- [WHAT YOU ARE ASKED TO DO] Reproduce every line of text in the data below character for character, leaving the pictures out of your answer.

- [INFORMATION]
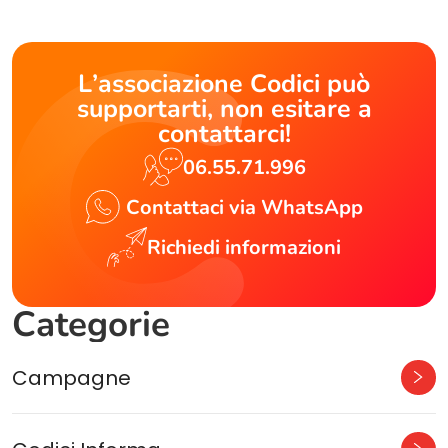
L’associazione Codici può
supportarti, non esitare a
contattarci!
06.55.71.996
Contattaci via WhatsApp
Richiedi informazioni
Categorie
Campagne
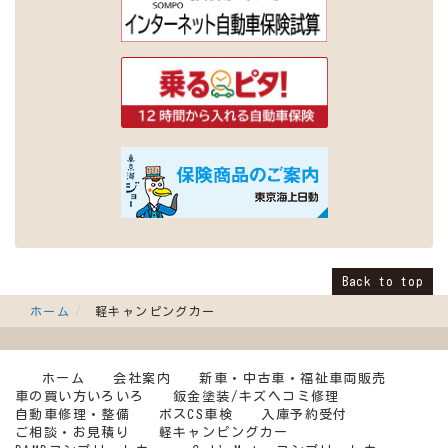
Back to top
ホーム
軽キャンピングカー
ホーム
会社案内
新車・中古車・福祉車両販売
車の買い方いろいろ
鈑金塗装/キズヘコミ修理
自動車修理・整備
ボスCS車検
入庫予約受付
ご相談・お見積り
軽キャンピングカー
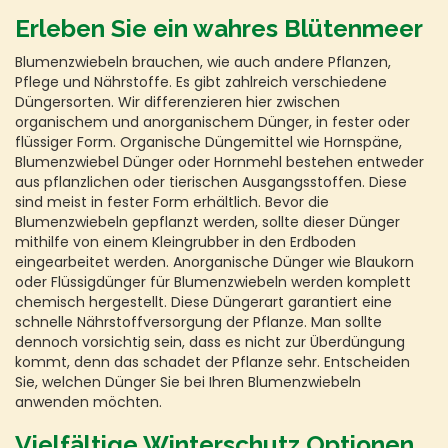
Erleben Sie ein wahres Blütenmeer
Blumenzwiebeln brauchen, wie auch andere Pflanzen,
Pflege und Nährstoffe. Es gibt zahlreich verschiedene
Düngersorten. Wir differenzieren hier zwischen
organischem und anorganischem Dünger, in fester oder
flüssiger Form. Organische Düngemittel wie Hornspäne,
Blumenzwiebel Dünger oder Hornmehl bestehen entweder
aus pflanzlichen oder tierischen Ausgangsstoffen. Diese
sind meist in fester Form erhältlich. Bevor die
Blumenzwiebeln gepflanzt werden, sollte dieser Dünger
mithilfe von einem Kleingrubber in den Erdboden
eingearbeitet werden. Anorganische Dünger wie Blaukorn
oder Flüssigdünger für Blumenzwiebeln werden komplett
chemisch hergestellt. Diese Düngerart garantiert eine
schnelle Nährstoffversorgung der Pflanze. Man sollte
dennoch vorsichtig sein, dass es nicht zur Überdüngung
kommt, denn das schadet der Pflanze sehr. Entscheiden
Sie, welchen Dünger Sie bei Ihren Blumenzwiebeln
anwenden möchten.
Vielfältige Winterschutz Optionen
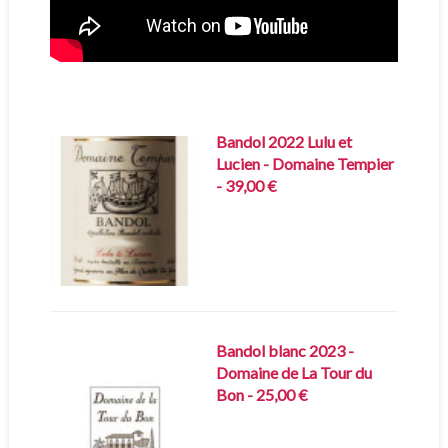
Bandol 2022 Lulu et
Lucien - Domaine Tempier
- 39,00 €
Bandol blanc 2023 -
Domaine de La Tour du
Bon - 25,00 €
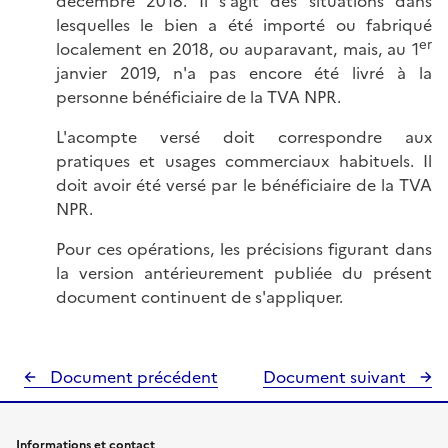
décembre 2018. Il s'agit des situations dans
lesquelles le bien a été importé ou fabriqué
er
localement en 2018, ou auparavant, mais, au 1
janvier 2019, n'a pas encore été livré à la
personne bénéficiaire de la TVA NPR.
L'acompte versé doit correspondre aux
pratiques et usages commerciaux habituels. Il
doit avoir été versé par le bénéficiaire de la TVA
NPR.
Pour ces opérations, les précisions figurant dans
la version antérieurement publiée du présent
document continuent de s'appliquer.
Document précédent
Document suivant
Informations et contact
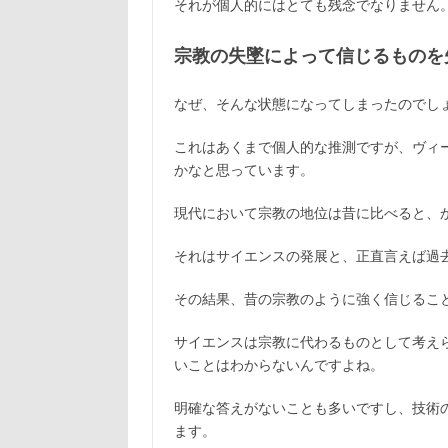
それが個人的にはとても残念でなりません
宗教の失墜によって信じるものを
なぜ、そんな状態になってしまったのでし
これはあくまで個人的な推測ですが、ヴィ
かなと思っています。
現代において宗教の地位は昔に比べると、
それはサイエンスの発展と、正直言えば過
その結果、昔の宗教のように強く信じるこ
サイエンスは宗教に代わるものとして考え
いことはわからないんですよね。
明確な答えがないことも多いですし、技術
ます。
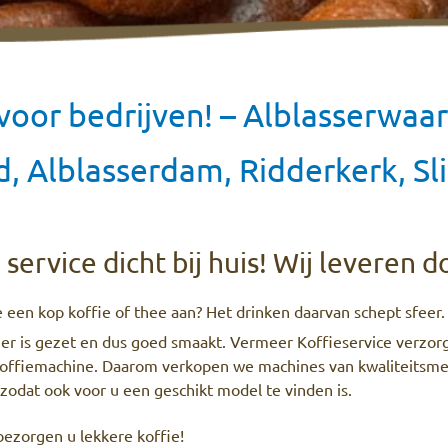
 voor bedrijven! – Alblasserwaa
, Alblasserdam, Ridderkerk, Sl
service dicht bij huis! Wij leveren d
e een kop koffie of thee aan? Het drinken daarvan schept sfeer.
ier is gezet en dus goed smaakt. Vermeer Koffieservice verzorg
 koffiemachine. Daarom verkopen we machines van kwaliteitsmer
zodat ook voor u een geschikt model te vinden is.
bezorgen u lekkere koffie!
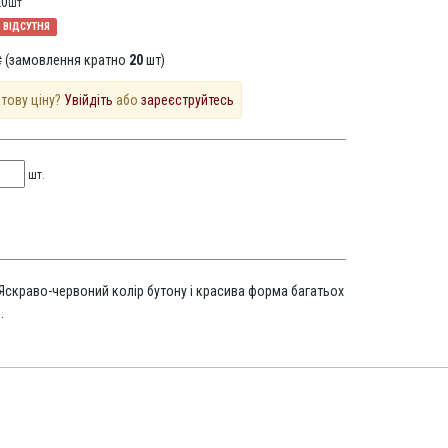
20
шт
ВІДСУТНЯ
 (замовлення кратно
20
шт)
птову ціну?
Увійдіть
або
зареєструйтесь
шт.
 Яскраво-червоний колір бутону і красива форма багатьох
.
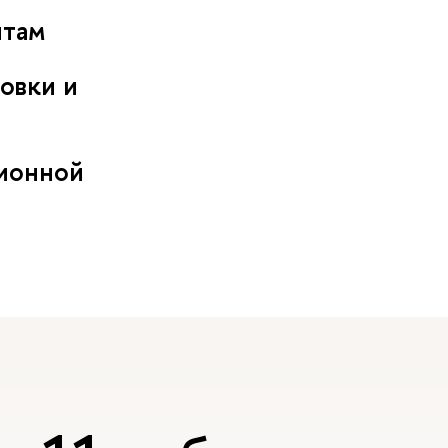
нтам
овки и
ционной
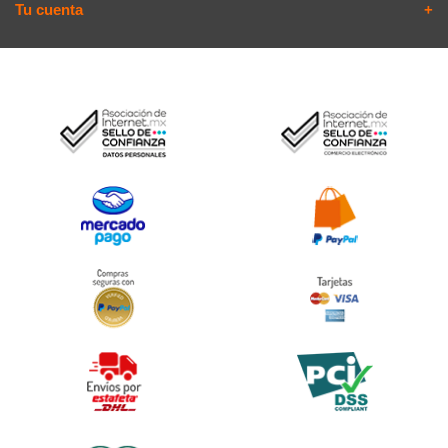
Tu cuenta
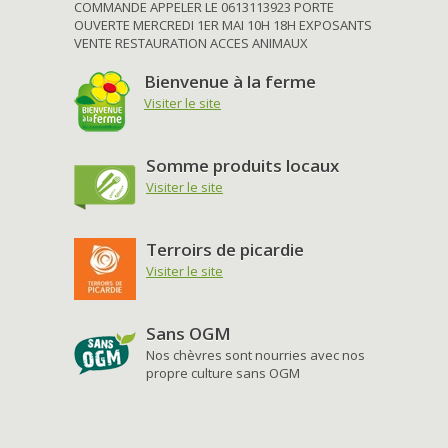
COMMANDE APPELER LE 0613113923 PORTE
OUVERTE MERCREDI 1ER MAI 10H 18H EXPOSANTS
VENTE RESTAURATION ACCES ANIMAUX
Bienvenue à la ferme
Visiter le site
Somme produits locaux
Visiter le site
Terroirs de picardie
Visiter le site
Sans OGM
Nos chèvres sont nourries avec nos
propre culture sans OGM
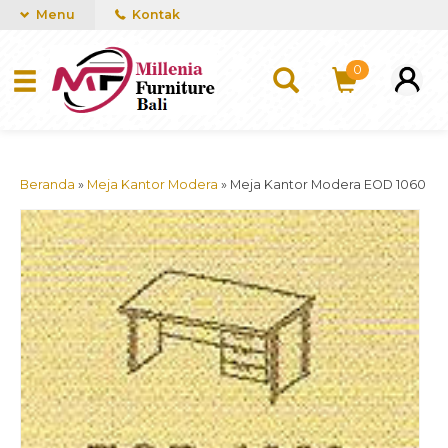
mUCn7CwGawCVTvwq7a99f4AgACOVgZvYEW65FFSDBf0
Menu
Kontak
0
Beranda
»
Meja Kantor Modera
»
Meja Kantor Modera EOD 1060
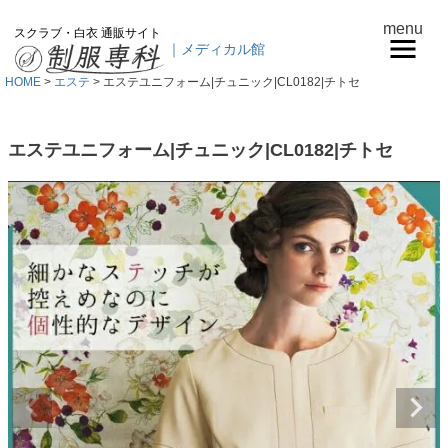
menu
スクラブ・白衣 通販サイト
｜メディカル館
HOME
エステ
エステユニフォーム|チュニック|CL0182|チトセ
エステユニフォーム|チュニック|CL0182|チトセ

- [RESPONSE FOR THIS EXERCISE]
L’associazione Codici può
supportarti, non esitare a
contattarci!
06.55.71.996
Contattaci via WhatsApp
Richiedi informazioni
Categorie
Campagne
Back to top
ホーム
軽キャンピングカー
ホーム
会社案内
新車・中古車・福祉車両販売
車の買い方いろいろ
鈑金塗装/キズヘコミ修理
自動車修理・整備
ボスCS車検
入庫予約受付
ご相談・お見積り
軽キャンピングカー
Erleben Sie ein wahres Blütenmeer
Blumenzwiebeln brauchen, wie auch andere Pflanzen,
Pflege und Nährstoffe. Es gibt zahlreich verschiedene
Düngersorten. Wir differenzieren hier zwischen
organischem und anorganischem Dünger, in fester oder
flüssiger Form. Organische Düngemittel wie Hornspäne,
Blumenzwiebel Dünger oder Hornmehl bestehen entweder
aus pflanzlichen oder tierischen Ausgangsstoffen. Diese
sind meist in fester Form erhältlich. Bevor die
Blumenzwiebeln gepflanzt werden, sollte dieser Dünger
mithilfe von einem Kleingrubber in den Erdboden
eingearbeitet werden. Anorganische Dünger wie Blaukorn
oder Flüssigdünger für Blumenzwiebeln werden komplett
chemisch hergestellt. Diese Düngerart garantiert eine
schnelle Nährstoffversorgung der Pflanze. Man sollte
dennoch vorsichtig sein, dass es nicht zur Überdüngung
kommt, denn das schadet der Pflanze sehr. Entscheiden
Sie, welchen Dünger Sie bei Ihren Blumenzwiebeln
anwenden möchten.
Vielfältige Winterschutz Optionen
Bandol 2022 Lulu et
Lucien - Domaine Tempier
- 39,00 €
Bandol blanc 2023 -
Domaine de La Tour du
Bon - 25,00 €
décembre 2018. Il s'agit des situations dans
lesquelles le bien a été importé ou fabriqué
er
localement en 2018, ou auparavant, mais, au 1
janvier 2019, n'a pas encore été livré à la
personne bénéficiaire de la TVA NPR.
L'acompte versé doit correspondre aux
pratiques et usages commerciaux habituels. Il
doit avoir été versé par le bénéficiaire de la TVA
NPR.
Pour ces opérations, les précisions figurant dans
la version antérieurement publiée du présent
document continuent de s'appliquer.
Document précédent
Document suivant
Informations et contact
それが個人的にはとても残念でなりません
宗教の失墜によって信じるものを
なぜ、そんな状態になってしまったのでし
これはあくまで個人的な推測ですが、ヴィ
かなと思っています。
現代において宗教の地位は昔に比べると、
それはサイエンスの発展と、正直言えば過
その結果、昔の宗教のように強く信じるこ
サイエンスは宗教に代わるものとして考え
いことはわからないんですよね。
明確な答えがないことも多いですし、技術
ます。
 voor bedrijven! – Alblasserwaa
, Alblasserdam, Ridderkerk, Sl
service dicht bij huis! Wij leveren d
e een kop koffie of thee aan? Het drinken daarvan schept sfeer.
ier is gezet en dus goed smaakt. Vermeer Koffieservice verzorg
 koffiemachine. Daarom verkopen we machines van kwaliteitsmer
zodat ook voor u een geschikt model te vinden is.
bezorgen u lekkere koffie!
20
шт
ВІДСУТНЯ
 (замовлення кратно
20
шт)
птову ціну?
Увійдіть
або
зареєструйтесь
шт.
 Яскраво-червоний колір бутону і красива форма багатьох
.
нтам
овки и
ционной
Tu cuenta
COMMANDE APPELER LE 0613113923 PORTE
OUVERTE MERCREDI 1ER MAI 10H 18H EXPOSANTS
VENTE RESTAURATION ACCES ANIMAUX
Bienvenue à la ferme
Visiter le site
Somme produits locaux
Visiter le site
Terroirs de picardie
Visiter le site
Sans OGM
Nos chèvres sont nourries avec nos
propre culture sans OGM
mUCn7CwGawCVTvwq7a99f4AgACOVgZvYEW65FFSDBf0
Menu
Kontak
0
Beranda
»
Meja Kantor Modera
»
Meja Kantor Modera EOD 1060
menu
スクラブ・白衣 通販サイト
｜メディカル館
HOME
エステ
エステユニフォーム|チュニック|CL0182|チトセ
エステユニフォーム|チュニック|CL0182|チトセ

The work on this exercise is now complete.